>>>>>

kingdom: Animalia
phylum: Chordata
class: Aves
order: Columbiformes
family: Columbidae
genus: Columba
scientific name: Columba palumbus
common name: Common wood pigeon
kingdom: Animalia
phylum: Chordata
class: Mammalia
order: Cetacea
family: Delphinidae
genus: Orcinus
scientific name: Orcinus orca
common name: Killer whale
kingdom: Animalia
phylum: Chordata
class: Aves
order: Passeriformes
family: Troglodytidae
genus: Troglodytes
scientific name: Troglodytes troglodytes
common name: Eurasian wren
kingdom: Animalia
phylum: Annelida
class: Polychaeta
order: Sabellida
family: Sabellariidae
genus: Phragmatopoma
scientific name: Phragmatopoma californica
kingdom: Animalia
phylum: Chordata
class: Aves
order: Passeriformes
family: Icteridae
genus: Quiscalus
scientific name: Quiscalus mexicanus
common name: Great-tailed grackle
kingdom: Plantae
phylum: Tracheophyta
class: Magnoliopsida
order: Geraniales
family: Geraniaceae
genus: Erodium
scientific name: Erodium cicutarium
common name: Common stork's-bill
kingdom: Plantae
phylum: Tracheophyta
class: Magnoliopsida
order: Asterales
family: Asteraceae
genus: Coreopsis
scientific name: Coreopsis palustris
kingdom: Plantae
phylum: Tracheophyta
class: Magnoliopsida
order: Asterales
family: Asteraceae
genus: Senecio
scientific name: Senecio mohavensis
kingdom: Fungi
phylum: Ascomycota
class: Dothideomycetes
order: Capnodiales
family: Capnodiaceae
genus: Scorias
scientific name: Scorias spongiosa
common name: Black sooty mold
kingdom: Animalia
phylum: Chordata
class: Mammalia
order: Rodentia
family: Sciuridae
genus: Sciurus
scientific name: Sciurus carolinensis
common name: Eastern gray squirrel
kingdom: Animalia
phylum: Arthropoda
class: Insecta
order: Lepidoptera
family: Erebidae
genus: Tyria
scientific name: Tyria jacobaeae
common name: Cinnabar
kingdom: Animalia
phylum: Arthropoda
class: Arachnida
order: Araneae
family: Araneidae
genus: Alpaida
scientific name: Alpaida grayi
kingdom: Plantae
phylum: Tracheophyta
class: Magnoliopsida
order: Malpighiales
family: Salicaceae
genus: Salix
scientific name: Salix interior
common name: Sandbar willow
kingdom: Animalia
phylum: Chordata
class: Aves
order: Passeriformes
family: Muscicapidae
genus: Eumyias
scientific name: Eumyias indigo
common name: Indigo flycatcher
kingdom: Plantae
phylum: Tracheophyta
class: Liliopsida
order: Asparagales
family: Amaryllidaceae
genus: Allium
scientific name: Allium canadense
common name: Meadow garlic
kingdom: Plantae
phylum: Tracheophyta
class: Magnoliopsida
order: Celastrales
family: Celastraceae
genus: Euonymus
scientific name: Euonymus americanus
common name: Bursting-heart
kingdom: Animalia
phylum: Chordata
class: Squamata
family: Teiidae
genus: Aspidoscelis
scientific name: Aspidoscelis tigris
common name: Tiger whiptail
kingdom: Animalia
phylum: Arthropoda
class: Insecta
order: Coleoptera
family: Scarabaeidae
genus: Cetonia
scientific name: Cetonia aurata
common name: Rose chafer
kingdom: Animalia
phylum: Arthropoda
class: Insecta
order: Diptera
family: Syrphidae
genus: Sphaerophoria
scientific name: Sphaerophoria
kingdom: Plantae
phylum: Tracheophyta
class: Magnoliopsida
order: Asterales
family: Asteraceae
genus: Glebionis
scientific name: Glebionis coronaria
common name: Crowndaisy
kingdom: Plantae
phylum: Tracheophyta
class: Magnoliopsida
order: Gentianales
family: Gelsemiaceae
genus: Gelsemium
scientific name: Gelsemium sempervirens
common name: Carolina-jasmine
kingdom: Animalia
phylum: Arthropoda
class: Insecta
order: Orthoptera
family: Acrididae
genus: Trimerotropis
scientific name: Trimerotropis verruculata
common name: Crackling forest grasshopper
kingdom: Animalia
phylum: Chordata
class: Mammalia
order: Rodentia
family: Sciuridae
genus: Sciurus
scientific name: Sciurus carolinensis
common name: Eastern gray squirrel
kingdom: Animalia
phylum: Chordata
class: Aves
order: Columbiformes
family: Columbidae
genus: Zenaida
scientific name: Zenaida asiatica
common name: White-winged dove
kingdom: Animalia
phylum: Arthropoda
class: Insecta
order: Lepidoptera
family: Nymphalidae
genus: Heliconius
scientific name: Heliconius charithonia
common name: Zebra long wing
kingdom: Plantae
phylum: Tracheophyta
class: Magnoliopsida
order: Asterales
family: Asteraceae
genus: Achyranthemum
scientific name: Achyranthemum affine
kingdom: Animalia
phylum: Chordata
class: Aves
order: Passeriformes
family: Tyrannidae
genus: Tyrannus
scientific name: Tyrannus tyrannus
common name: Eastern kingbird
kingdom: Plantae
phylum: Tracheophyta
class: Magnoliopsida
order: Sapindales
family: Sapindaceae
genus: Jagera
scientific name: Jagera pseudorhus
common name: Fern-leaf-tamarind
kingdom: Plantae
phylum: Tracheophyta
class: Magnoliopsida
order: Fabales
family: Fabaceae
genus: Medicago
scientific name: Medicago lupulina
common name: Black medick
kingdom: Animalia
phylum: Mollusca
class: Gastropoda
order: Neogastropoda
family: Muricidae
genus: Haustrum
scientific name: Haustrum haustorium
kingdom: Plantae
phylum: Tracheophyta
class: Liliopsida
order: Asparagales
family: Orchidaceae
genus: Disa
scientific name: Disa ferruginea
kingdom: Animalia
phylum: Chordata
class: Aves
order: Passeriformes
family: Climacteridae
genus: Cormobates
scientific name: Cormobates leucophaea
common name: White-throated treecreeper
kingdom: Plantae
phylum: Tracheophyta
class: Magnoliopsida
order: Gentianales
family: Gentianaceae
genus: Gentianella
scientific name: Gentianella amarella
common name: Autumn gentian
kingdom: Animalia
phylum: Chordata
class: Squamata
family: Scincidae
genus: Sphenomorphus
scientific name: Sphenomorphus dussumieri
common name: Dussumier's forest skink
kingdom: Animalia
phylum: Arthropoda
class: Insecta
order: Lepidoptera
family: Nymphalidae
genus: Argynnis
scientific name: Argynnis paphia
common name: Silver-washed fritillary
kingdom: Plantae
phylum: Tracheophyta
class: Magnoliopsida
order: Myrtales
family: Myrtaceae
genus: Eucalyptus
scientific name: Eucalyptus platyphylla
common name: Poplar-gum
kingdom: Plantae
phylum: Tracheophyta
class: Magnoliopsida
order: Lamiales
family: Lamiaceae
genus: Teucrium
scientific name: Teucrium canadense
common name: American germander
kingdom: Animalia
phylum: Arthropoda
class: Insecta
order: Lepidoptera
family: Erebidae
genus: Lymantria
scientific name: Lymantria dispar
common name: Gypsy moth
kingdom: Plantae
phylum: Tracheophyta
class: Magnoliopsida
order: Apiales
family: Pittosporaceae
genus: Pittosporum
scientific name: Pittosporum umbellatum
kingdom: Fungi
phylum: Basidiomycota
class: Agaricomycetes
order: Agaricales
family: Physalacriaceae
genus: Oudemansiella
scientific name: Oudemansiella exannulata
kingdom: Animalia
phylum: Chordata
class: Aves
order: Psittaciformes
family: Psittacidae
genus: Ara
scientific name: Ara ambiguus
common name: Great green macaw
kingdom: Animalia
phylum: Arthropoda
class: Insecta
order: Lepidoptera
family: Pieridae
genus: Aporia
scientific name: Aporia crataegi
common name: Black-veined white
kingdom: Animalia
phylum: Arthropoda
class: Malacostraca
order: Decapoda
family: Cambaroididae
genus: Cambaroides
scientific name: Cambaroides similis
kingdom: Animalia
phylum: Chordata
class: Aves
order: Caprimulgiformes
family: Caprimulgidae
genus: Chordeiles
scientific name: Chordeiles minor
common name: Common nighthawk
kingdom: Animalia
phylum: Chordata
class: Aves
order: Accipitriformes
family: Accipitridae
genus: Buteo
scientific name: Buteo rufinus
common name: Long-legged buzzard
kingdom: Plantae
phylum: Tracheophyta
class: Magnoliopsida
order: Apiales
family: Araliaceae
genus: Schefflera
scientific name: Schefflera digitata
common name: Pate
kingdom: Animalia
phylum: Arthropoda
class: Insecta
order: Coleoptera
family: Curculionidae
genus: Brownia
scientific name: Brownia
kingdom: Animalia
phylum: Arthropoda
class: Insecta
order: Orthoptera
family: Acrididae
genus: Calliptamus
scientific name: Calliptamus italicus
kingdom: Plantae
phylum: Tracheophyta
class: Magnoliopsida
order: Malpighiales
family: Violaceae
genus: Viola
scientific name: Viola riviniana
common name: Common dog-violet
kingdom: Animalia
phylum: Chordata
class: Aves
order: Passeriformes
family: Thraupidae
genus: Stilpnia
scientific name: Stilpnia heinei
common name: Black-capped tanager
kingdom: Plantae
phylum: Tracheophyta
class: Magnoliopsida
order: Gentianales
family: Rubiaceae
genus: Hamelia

<<<<<

Please give every line from the start of the entries through the line containing "genus: Erodium", that line included, as a JSON list of strings with one string per line and blank lines left out.

▶ Result of this task
[
  "kingdom: Animalia",
  "phylum: Chordata",
  "class: Aves",
  "order: Columbiformes",
  "family: Columbidae",
  "genus: Columba",
  "scientific name: Columba palumbus",
  "common name: Common wood pigeon",
  "kingdom: Animalia",
  "phylum: Chordata",
  "class: Mammalia",
  "order: Cetacea",
  "family: Delphinidae",
  "genus: Orcinus",
  "scientific name: Orcinus orca",
  "common name: Killer whale",
  "kingdom: Animalia",
  "phylum: Chordata",
  "class: Aves",
  "order: Passeriformes",
  "family: Troglodytidae",
  "genus: Troglodytes",
  "scientific name: Troglodytes troglodytes",
  "common name: Eurasian wren",
  "kingdom: Animalia",
  "phylum: Annelida",
  "class: Polychaeta",
  "order: Sabellida",
  "family: Sabellariidae",
  "genus: Phragmatopoma",
  "scientific name: Phragmatopoma californica",
  "kingdom: Animalia",
  "phylum: Chordata",
  "class: Aves",
  "order: Passeriformes",
  "family: Icteridae",
  "genus: Quiscalus",
  "scientific name: Quiscalus mexicanus",
  "common name: Great-tailed grackle",
  "kingdom: Plantae",
  "phylum: Tracheophyta",
  "class: Magnoliopsida",
  "order: Geraniales",
  "family: Geraniaceae",
  "genus: Erodium"
]